I often keep a module around, named z.erl which I can compile and inject into the running system:
This dynamically compiles and loads the z module into the running system. It makes the functions of the module available for system introspection and manipulation. When debugging hard-to-find bugs on systems, you need this functionality.
And yes, if you want, Erlang nodes contains the compiler application so they can compile modules.
In Erlang, linking is deliberately “as late as possible”. This means you can change software in the system while it is running. There is no linker phase up front at compile time. Linkage is done when you call another module. Yes, this costs performance. But on the other hand, it means you can always rely on the system calling the newest loaded version of the module. The ability to hot-patch a system while it is running can help a lot. You don’t have to interrupt the system for small fixes for instance. If you know that you only changed a single module in your test build, you can opt to just push that compiled byte code to production and then inject it into that system. As long as you systematically add the change to your standard deployment pipeline, this works.
The shell also provides a lot of nice tooling to help you when you are looking for problems in a system:
- There is built-in job-control in the sense of the sh(1) shell. You can have several shells open at the same time. You can reconnect to shells, either locally or remote. And you can kill shells which have hung for one reason or the other.

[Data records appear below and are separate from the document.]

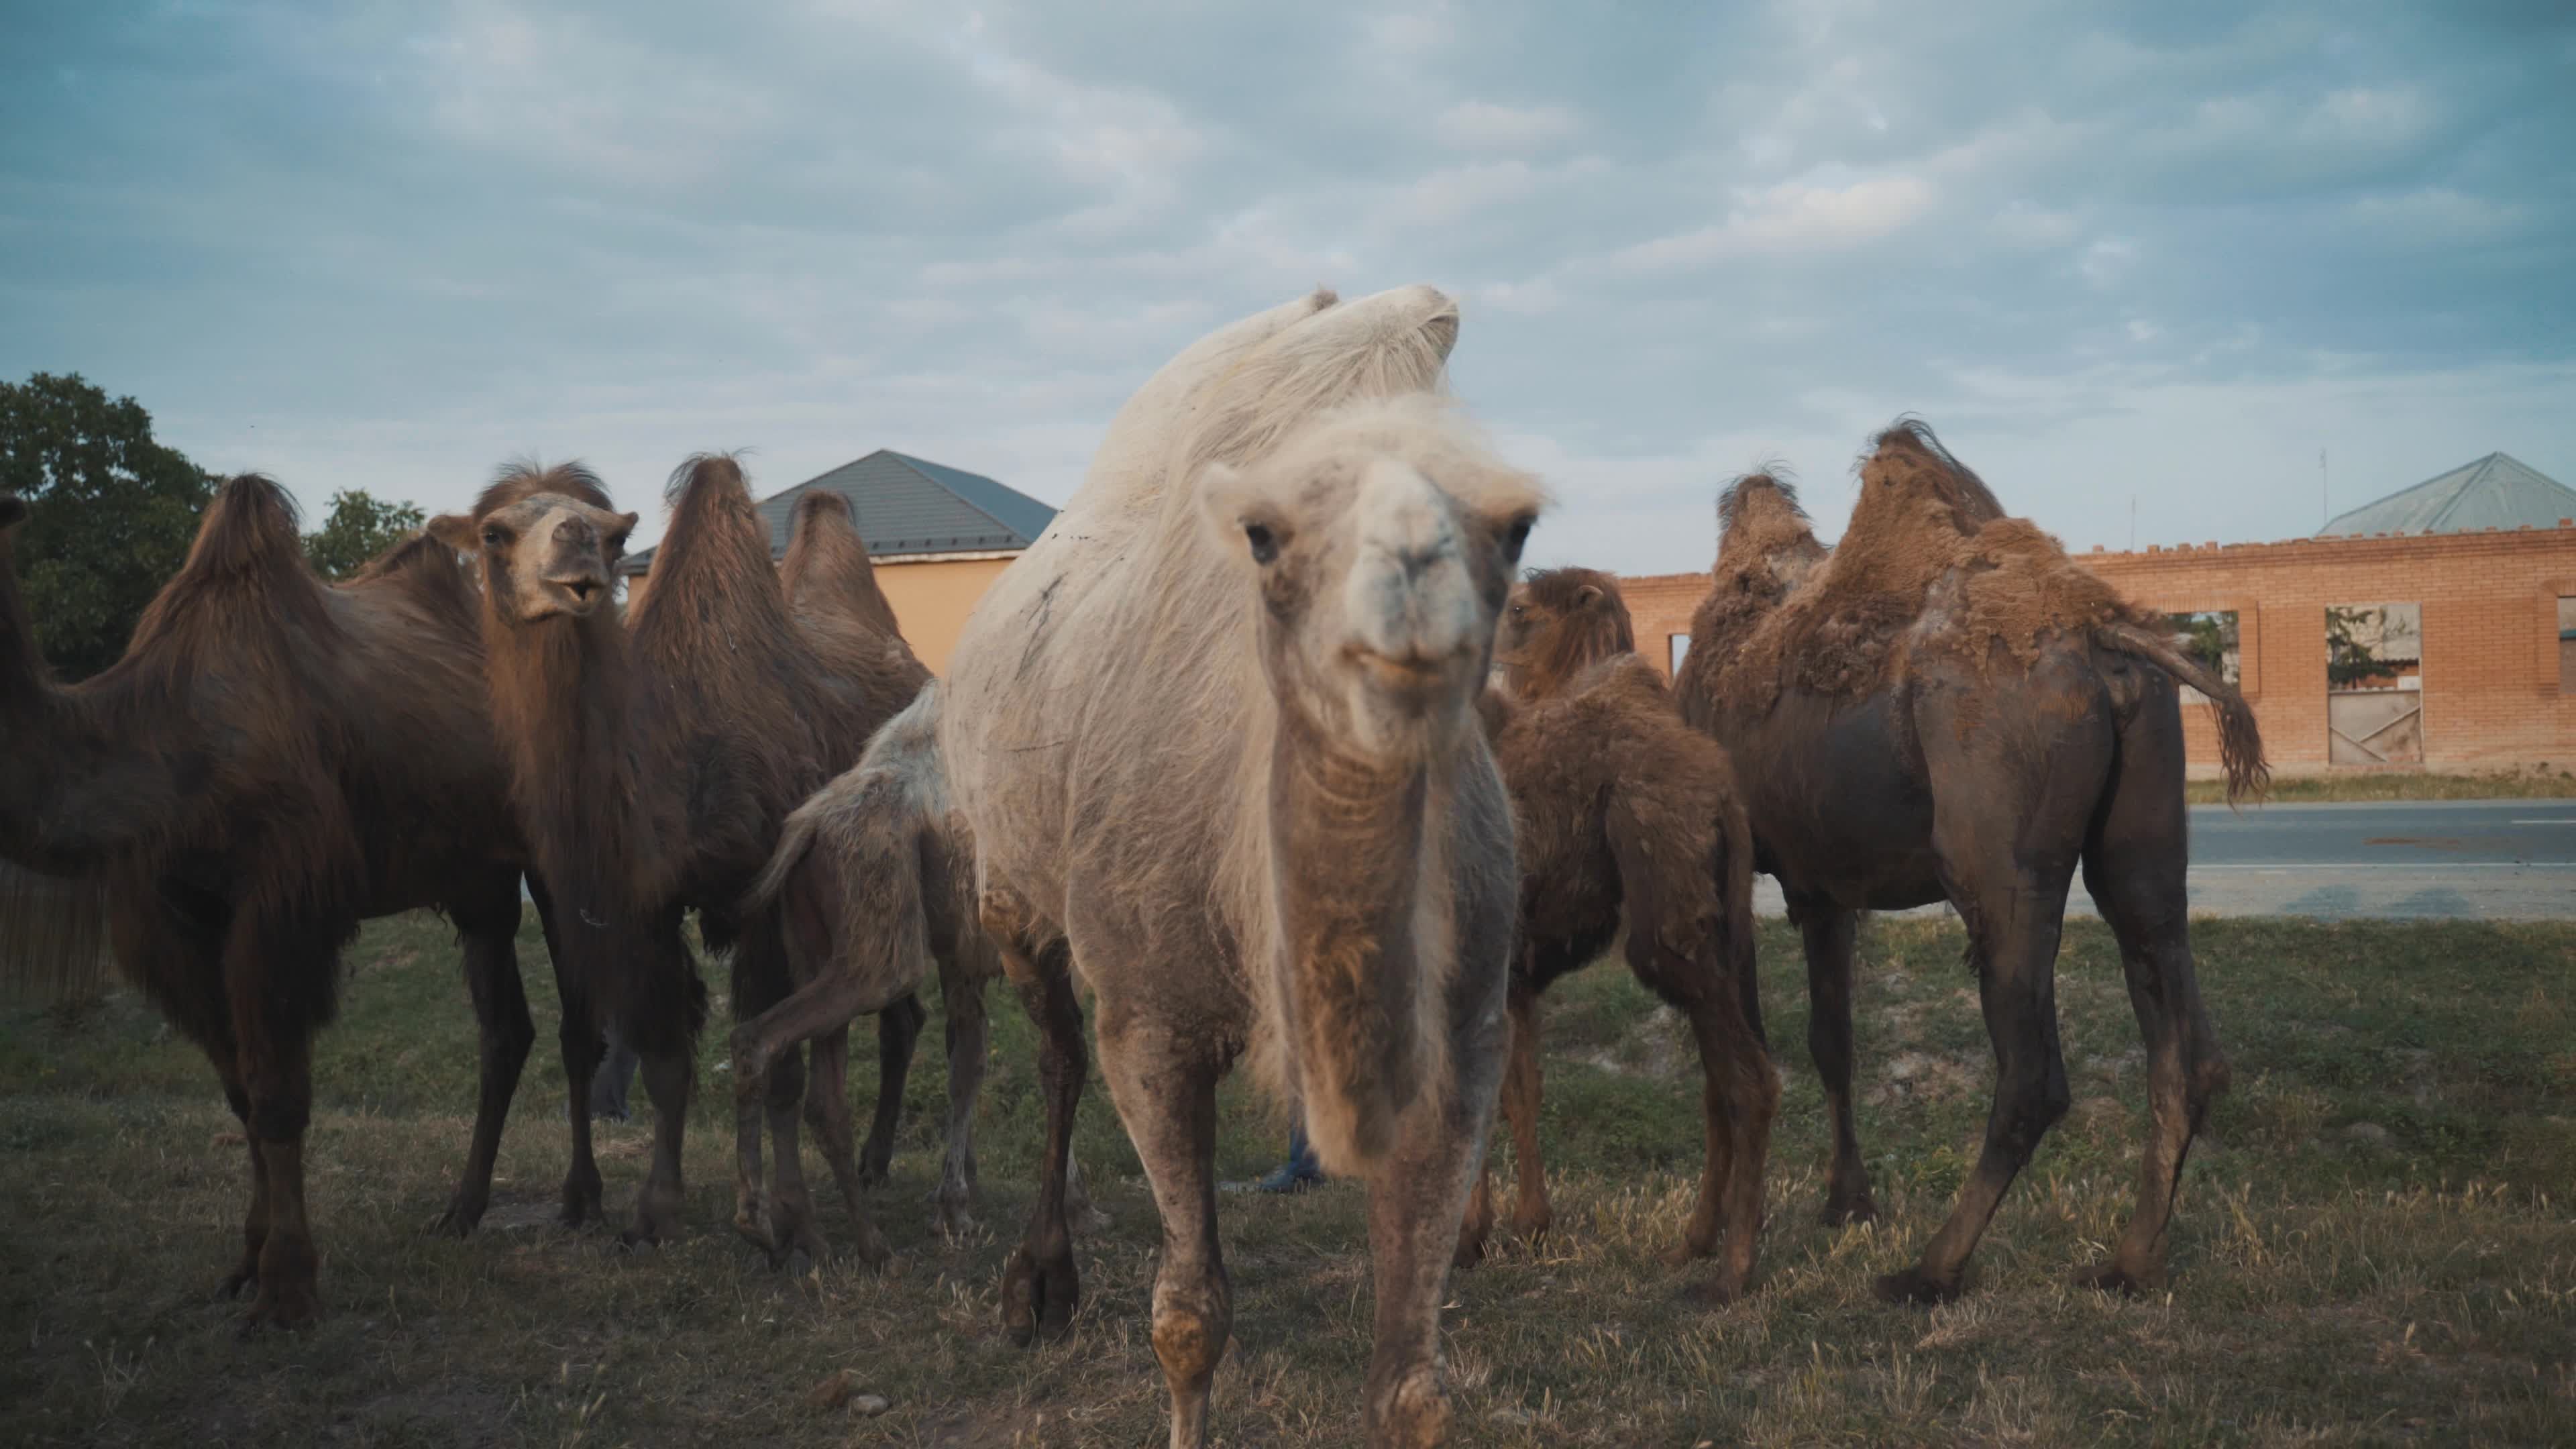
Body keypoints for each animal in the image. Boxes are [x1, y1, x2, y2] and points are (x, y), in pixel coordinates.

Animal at [0, 480, 605, 1329]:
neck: (165, 742)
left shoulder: (280, 905)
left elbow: (280, 1097)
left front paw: (286, 1292)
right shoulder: (176, 923)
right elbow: (241, 1096)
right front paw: (244, 1265)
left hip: (553, 847)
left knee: (578, 1026)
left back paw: (583, 1201)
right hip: (477, 879)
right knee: (504, 1031)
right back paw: (461, 1210)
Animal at [940, 285, 1543, 1449]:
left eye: (1516, 526)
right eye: (1266, 533)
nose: (1408, 599)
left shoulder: (1462, 1042)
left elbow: (1411, 1388)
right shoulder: (1152, 1025)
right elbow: (1188, 1316)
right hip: (1007, 891)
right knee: (1056, 1055)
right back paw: (1037, 1282)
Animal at [1452, 568, 1775, 1305]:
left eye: (1519, 607)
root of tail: (1725, 798)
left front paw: (1471, 1238)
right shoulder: (1516, 974)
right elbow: (1521, 1091)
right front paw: (1529, 1225)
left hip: (1667, 923)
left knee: (1750, 1081)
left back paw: (1731, 1272)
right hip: (1728, 930)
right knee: (1720, 1080)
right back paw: (1692, 1242)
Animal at [1672, 424, 2266, 1304]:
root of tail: (2109, 640)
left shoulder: (1737, 869)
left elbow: (1738, 1056)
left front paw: (1721, 1240)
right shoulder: (1822, 885)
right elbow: (1831, 1040)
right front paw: (1848, 1203)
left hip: (1996, 868)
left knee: (2032, 1076)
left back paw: (1932, 1268)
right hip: (2143, 842)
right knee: (2184, 1035)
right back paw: (2127, 1262)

- Erlang has built in trace capabilities. These provide DTrace-like behaviour on the system directly without effort. Enabling tracing only impacts the traced modules and it is generally non-intrusive (unless you make a mistake when setting trace patterns, heh). You can mask events: only when this process calls. And only these two functions. And only when the 3rd passed parameter is 37. The Erlang shell makes this all possible dynamically on the running system.
- Want to know what state a given process has? Fear not, you have online introspection via the shell.
- Want to know how many messages there is the inbox of a process? Fear not…
- Want to insert a new log statement? Recompile the code and hot-deploy it via the shell. Fear not…
And all this without service interruption. And you get all this for free, just because you picked Erlang as the implementation language.
Here is the thing: the first time you use the Erlang shell in production to fix a hard-to-debug problem it becomes very very hard to live without it. I’d willingly give up static typing for the ability to look at the running system. Problems that survive past the tests and into production tend to be sinister and evil. And subtly elusive. You need a system there where you can go and inspect it, while the error is occuring in production.
It is the same traits that made UNIX a success (and what makes Plan9 alluring and appealing). Your system can be inspected and manipulated while it is being developed and changed dynamically. Except that in Erlang, we have much finer grained control over the running UNIX-process since we can go inside it and inspect running processes inside the node.